(Records contained in a dataset)
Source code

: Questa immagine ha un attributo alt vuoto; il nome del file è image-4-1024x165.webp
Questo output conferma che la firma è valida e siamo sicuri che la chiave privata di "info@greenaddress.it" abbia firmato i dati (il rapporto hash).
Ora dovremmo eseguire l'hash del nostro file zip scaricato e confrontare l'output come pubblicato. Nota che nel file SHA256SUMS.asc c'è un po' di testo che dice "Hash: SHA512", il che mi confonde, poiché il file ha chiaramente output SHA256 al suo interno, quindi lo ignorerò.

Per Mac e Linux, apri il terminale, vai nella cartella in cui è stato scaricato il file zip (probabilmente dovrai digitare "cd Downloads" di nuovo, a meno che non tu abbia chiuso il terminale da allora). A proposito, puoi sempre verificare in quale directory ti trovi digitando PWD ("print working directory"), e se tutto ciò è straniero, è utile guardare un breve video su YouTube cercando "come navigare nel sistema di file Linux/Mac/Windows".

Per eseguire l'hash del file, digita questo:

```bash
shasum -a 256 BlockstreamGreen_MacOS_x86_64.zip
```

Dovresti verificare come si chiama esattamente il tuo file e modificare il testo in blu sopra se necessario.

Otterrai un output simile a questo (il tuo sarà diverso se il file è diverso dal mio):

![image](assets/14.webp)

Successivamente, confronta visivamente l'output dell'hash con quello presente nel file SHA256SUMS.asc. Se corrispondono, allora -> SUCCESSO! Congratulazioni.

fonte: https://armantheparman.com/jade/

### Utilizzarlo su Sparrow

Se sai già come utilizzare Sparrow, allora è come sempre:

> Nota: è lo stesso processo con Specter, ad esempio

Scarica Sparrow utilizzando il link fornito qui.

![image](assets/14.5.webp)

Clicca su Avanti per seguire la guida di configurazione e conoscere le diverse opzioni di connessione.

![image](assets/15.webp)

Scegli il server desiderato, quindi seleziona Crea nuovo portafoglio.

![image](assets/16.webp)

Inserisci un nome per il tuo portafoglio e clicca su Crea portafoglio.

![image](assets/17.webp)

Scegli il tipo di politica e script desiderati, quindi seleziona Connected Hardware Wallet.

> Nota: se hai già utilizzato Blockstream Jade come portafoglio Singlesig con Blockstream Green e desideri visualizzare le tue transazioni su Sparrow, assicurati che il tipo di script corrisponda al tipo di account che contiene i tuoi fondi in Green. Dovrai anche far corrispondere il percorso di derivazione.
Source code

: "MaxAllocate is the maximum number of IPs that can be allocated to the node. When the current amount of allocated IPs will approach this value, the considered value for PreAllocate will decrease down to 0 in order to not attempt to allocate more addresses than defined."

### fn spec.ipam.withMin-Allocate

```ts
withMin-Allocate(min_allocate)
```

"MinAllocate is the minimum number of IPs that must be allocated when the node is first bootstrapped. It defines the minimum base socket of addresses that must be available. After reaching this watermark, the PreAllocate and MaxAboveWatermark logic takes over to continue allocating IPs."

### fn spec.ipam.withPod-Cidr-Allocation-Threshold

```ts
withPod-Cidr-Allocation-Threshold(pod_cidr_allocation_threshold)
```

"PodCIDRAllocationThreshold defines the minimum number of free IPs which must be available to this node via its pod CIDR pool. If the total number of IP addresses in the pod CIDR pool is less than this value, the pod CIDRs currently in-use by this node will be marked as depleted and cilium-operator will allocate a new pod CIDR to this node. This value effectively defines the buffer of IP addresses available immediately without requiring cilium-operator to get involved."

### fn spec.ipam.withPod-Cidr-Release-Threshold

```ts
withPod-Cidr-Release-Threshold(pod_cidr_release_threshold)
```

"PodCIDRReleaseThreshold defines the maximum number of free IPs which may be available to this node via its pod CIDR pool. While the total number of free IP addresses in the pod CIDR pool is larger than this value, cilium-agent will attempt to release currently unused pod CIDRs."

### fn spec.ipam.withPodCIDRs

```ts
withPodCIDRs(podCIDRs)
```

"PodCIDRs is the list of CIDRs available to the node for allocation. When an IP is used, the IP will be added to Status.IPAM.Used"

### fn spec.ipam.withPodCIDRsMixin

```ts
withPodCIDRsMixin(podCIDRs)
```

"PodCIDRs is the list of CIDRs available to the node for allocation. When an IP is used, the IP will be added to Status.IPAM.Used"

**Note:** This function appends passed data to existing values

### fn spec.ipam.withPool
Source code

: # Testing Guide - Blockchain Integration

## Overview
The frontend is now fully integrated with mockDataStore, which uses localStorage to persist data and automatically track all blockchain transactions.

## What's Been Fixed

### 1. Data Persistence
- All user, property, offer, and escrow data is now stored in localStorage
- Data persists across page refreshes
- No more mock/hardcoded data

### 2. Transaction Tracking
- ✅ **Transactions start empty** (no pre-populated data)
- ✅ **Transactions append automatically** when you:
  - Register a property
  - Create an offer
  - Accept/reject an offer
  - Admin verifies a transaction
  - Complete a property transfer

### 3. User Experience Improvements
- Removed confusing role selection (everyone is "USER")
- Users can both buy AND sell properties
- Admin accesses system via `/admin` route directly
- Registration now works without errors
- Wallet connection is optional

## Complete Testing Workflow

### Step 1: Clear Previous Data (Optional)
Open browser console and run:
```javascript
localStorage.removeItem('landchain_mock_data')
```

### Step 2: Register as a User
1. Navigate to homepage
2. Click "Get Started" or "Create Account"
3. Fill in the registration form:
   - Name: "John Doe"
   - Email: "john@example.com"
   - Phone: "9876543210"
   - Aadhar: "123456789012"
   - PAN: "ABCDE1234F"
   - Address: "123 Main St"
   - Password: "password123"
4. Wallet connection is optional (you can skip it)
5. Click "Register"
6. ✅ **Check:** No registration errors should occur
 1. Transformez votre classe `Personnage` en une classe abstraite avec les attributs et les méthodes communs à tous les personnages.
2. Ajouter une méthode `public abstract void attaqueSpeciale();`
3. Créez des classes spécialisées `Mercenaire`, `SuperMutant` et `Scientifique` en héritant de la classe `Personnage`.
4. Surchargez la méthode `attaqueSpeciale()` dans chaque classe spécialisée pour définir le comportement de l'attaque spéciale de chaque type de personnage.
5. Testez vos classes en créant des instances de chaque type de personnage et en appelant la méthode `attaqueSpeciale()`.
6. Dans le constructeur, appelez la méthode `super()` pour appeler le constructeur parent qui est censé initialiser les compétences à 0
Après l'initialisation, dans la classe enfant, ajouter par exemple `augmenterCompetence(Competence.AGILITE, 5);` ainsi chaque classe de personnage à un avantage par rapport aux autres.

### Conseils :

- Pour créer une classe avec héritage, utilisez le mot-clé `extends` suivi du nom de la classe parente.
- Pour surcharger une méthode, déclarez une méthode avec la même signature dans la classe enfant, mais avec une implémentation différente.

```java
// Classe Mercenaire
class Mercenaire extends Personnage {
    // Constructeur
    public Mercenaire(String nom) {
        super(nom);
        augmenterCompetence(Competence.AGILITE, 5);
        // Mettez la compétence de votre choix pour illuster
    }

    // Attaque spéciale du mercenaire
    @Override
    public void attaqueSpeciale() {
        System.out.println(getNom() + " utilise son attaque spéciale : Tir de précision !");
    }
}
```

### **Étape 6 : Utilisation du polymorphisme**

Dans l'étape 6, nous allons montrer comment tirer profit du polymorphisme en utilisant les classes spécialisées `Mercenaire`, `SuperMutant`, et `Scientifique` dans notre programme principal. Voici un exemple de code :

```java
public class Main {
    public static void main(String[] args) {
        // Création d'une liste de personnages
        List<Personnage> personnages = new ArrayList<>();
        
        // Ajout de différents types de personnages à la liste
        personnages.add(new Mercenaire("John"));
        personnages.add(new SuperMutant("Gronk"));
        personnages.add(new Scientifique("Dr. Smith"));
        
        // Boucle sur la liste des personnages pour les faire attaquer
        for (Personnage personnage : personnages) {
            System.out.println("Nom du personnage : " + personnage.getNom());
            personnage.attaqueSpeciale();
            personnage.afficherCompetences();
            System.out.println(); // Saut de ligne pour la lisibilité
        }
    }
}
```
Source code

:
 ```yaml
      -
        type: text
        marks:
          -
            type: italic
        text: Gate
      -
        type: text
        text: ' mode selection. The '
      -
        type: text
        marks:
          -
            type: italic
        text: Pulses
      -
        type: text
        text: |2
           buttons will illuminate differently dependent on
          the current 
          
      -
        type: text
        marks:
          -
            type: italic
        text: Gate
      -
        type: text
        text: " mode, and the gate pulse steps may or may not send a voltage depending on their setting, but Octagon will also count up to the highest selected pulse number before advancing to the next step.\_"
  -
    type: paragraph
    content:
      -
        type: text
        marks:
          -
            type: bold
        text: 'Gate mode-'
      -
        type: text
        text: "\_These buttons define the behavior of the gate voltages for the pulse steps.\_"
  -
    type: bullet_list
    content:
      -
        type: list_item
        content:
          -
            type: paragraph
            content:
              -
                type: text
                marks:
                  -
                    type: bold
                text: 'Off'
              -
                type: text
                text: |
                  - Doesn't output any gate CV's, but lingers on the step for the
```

■ **Work request**
The number of lines in the data that contain the word "println" is all that should be stated.

■ **Task output**
3